Text excerpt =>
The Islamic State and al-Qaeda: Threat Inflation and Conflation
Today, large areas of the Iraq-Syria border region remain under control of the Islamic State, a violent Salafi jihadist organization that has declared the territory a new caliphate under the leadership of Abu Bakr al-Baghdadi. Members of the Obama Administration appeared before Congress this week to testify about the organization and the threat it poses – but at times this testimony conflated the Islamic State with al-Qaeda, which has disowned the Islamic State, and overstated the threat it poses to the United States. These inaccuracies are not just misleading, but could have dangerous effects in how members of the U.S. government and public perceive the organization and how the laws authorizing U.S. military force apply to the Islamic State.
Claiming the Islamic State is al-Qaeda, or worse than al-Qaeda, is a dangerous inflation of the threat. Deputy Assistant Secretary of State Brett McGurk told the Senate Foreign Relations Committee yesterday that the Islamic State “is al-Qaeda. It may have changed its name. It may have broken with senior al-Qaeda leadership such as Ayman al-Zawahiri, but it is al-Qaeda in its doctrine, ambition, and increasingly its threat to U.S. interests.” The day before, McGurk told the House Foreign Affairs Committee that the Islamic State is not only al-Qaeda, but in fact “worse than al-Qaeda,” and that it is “no longer simply a terrorist organization. It is now a full-blown army seeking to establish a self-governing state.” This reductionism obscures what the Islamic State truly is and the threat it poses to the United States and its interests. [Brett McGurk, 7/23/14 and 7/24/14]
The Islamic State is a militant Salafi jihadist terrorist organization, but it is not al-Qaeda. At times in its history, the Islamic State has been affiliated with al-Qaeda, even changing its name to al-Qaeda in Iraq from 2004 to 2006, but its relationship with the al-Qaeda leadership was always contentious. Since the outbreak of the civil war in Syria, the Islamic State has challenged al-Qaeda and its other affiliates in the region, most notably Jabhat al-Nusrah, for influence in Syria and for leadership of the global jihadist movement. This infighting led al-Qaeda’s leadership to excommunicate the Islamic State from al-Qaeda. The Islamic State is not, by al-Qaeda’s own definition of its network, a component organization of al-Qaeda.

Given information =>
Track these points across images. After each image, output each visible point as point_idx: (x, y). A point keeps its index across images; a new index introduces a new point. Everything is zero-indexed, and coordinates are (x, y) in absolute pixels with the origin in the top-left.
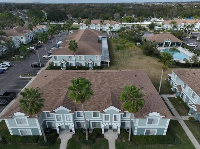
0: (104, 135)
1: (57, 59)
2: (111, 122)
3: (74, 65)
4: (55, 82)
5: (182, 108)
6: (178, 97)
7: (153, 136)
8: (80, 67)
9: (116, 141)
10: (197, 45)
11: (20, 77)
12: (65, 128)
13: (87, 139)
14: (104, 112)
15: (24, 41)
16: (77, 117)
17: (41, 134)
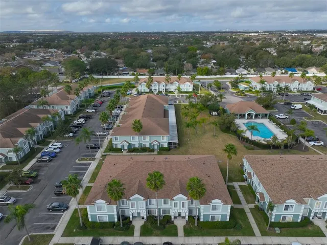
---
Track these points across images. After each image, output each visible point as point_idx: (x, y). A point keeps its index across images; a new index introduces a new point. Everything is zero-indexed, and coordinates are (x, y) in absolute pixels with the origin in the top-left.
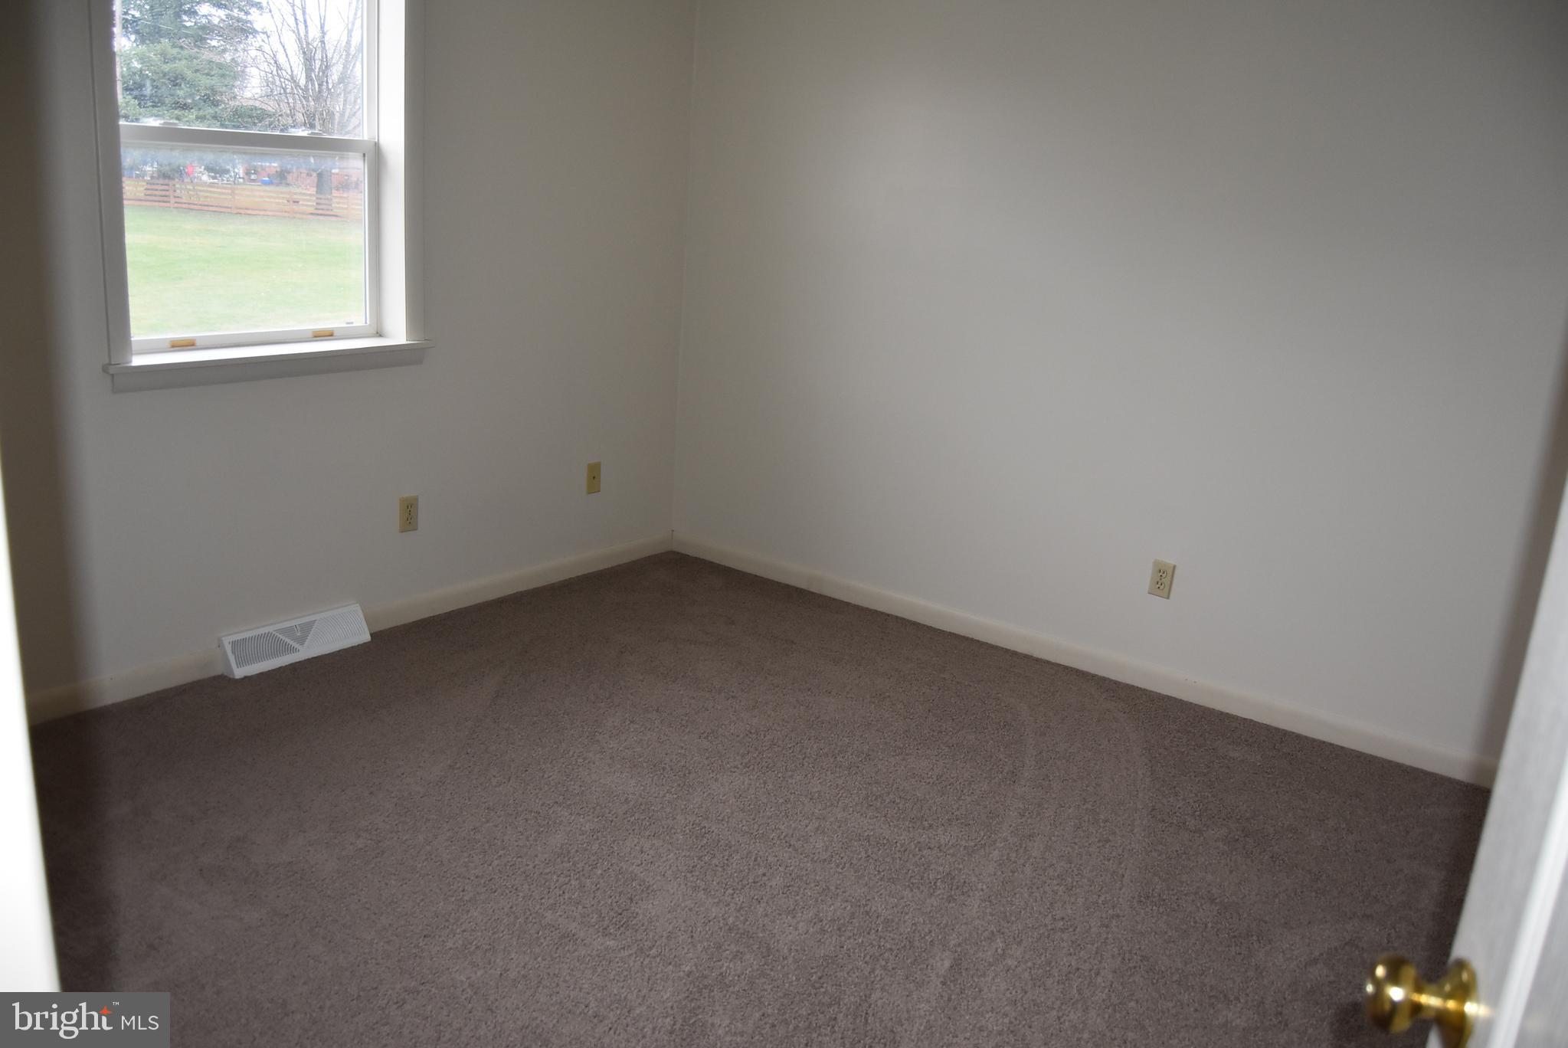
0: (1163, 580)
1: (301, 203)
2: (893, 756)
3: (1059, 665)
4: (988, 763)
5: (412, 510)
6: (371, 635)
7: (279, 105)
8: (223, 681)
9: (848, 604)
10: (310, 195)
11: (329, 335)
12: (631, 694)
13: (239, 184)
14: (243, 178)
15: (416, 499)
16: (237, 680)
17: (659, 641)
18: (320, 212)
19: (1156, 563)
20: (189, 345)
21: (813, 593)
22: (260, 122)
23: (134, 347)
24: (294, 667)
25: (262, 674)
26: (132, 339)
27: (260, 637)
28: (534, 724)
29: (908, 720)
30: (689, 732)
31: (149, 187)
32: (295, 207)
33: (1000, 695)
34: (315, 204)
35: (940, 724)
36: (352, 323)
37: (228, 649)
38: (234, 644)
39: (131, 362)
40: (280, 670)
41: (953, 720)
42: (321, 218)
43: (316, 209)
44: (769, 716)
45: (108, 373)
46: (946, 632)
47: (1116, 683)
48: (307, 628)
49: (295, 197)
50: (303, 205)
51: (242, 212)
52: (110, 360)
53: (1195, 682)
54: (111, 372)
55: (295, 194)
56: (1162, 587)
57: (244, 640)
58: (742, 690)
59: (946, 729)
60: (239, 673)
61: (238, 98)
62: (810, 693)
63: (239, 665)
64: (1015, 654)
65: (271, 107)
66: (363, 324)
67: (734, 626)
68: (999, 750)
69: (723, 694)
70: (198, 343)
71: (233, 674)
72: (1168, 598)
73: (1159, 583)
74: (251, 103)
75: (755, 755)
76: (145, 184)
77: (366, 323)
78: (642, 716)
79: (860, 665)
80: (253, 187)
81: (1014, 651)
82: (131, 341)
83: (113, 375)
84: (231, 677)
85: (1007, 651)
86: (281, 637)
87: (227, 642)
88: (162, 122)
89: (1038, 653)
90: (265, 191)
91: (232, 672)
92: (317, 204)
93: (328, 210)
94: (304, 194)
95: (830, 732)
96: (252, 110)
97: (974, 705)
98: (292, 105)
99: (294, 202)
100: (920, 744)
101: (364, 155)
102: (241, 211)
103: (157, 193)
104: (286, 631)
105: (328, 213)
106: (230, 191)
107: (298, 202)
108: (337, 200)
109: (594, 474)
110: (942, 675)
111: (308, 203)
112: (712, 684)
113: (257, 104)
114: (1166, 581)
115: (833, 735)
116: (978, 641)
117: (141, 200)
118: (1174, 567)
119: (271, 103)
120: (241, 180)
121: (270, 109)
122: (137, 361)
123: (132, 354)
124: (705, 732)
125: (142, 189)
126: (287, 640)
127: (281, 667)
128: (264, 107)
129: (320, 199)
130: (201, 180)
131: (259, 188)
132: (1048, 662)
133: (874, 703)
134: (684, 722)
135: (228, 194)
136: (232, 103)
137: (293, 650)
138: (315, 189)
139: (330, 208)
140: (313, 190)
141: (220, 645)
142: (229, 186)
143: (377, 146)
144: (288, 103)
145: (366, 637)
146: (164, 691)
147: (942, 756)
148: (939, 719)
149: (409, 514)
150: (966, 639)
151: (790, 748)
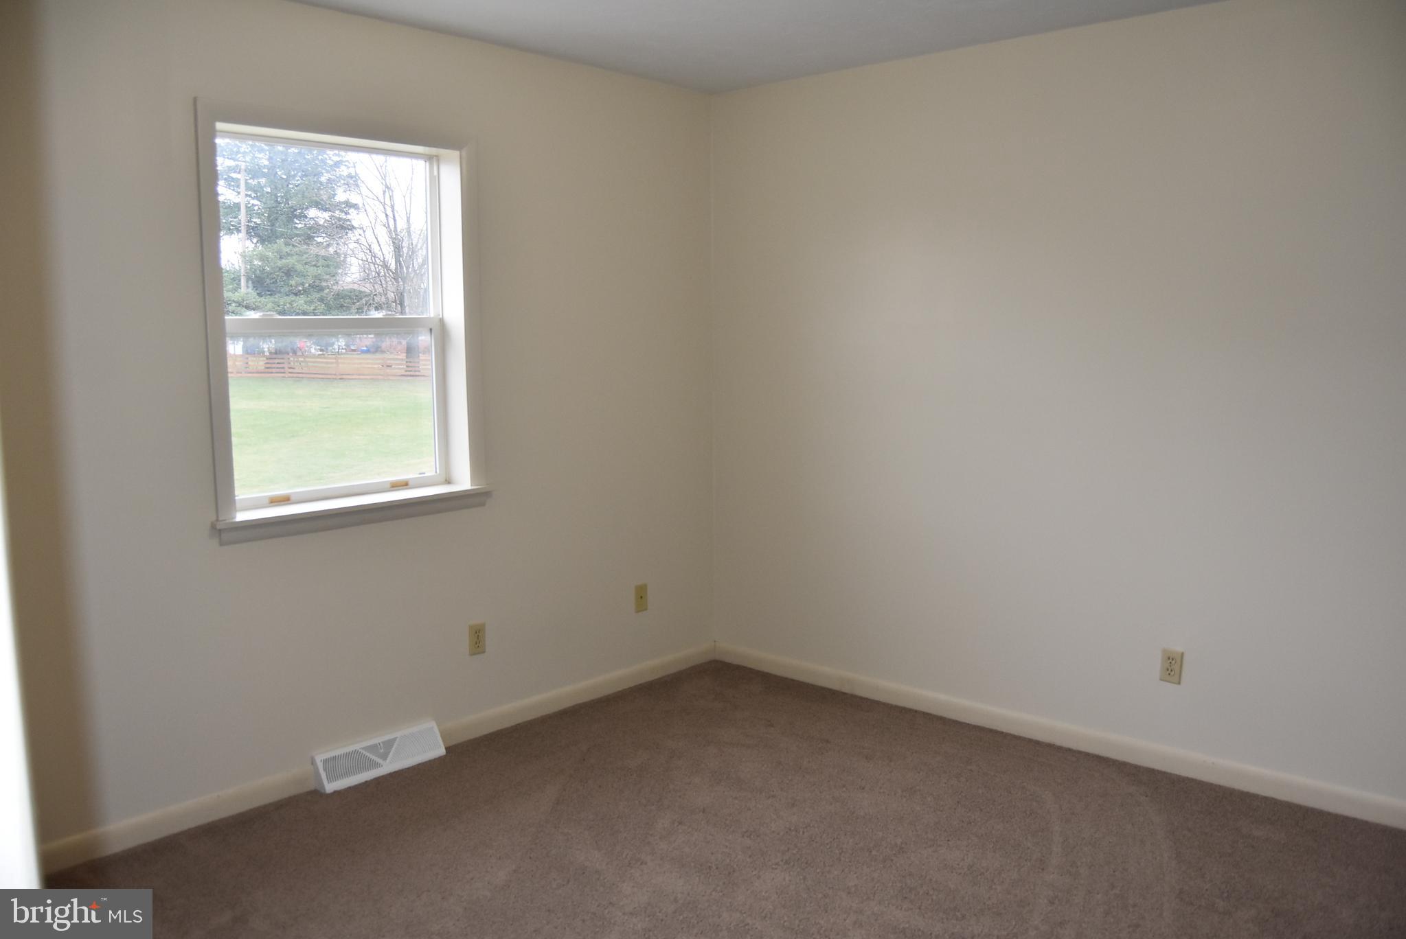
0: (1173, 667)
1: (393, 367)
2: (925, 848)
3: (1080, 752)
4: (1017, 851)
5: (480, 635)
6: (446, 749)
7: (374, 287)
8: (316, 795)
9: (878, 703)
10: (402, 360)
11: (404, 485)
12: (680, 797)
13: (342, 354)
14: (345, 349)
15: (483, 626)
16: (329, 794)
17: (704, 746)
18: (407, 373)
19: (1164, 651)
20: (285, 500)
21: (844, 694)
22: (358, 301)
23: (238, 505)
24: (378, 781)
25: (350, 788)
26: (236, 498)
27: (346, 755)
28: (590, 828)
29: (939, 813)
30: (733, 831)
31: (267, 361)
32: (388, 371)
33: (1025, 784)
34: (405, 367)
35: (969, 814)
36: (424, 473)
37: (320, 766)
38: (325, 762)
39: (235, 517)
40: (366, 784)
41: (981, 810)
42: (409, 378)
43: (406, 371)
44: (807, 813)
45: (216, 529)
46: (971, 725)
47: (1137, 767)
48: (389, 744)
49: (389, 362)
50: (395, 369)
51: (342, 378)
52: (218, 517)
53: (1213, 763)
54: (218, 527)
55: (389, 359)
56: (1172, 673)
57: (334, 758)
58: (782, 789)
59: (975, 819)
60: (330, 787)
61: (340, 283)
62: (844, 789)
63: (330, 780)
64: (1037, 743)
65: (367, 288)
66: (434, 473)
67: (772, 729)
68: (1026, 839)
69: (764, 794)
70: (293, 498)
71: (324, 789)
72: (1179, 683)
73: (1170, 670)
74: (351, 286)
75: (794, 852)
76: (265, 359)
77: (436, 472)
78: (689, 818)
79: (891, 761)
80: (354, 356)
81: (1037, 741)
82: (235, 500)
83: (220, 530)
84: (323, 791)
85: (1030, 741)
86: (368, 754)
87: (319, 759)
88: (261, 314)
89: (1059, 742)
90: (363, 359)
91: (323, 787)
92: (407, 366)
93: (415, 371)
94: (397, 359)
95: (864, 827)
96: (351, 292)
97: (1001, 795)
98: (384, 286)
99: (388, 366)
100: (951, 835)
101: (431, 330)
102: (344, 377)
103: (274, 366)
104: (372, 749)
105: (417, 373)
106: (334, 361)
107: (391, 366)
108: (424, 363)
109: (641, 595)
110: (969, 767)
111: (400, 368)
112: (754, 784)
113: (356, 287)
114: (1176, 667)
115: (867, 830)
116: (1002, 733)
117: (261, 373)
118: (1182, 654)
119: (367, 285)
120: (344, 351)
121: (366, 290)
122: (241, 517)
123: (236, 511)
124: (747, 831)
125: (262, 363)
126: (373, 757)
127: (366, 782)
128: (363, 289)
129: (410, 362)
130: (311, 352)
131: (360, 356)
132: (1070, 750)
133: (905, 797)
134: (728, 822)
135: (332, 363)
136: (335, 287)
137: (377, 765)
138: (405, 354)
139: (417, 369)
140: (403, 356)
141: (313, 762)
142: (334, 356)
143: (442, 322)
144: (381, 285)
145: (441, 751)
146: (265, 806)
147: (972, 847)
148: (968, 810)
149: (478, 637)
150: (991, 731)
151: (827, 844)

Prompt A => According to the article on the Islamic State and al-Qaeda, what name did the Islamic State go by from 2004 to 2006?
Prompt B => Please list every respect in which, according to McGurk's quoted Senate testimony in the article on the Islamic State and al-Qaeda, the Islamic State is al-Qaeda.

Exercise result A => Al-Qaeda in Iraq.

Exercise result B =>
- Doctrine
- Ambition
- Increasingly, its threat to U.S. interests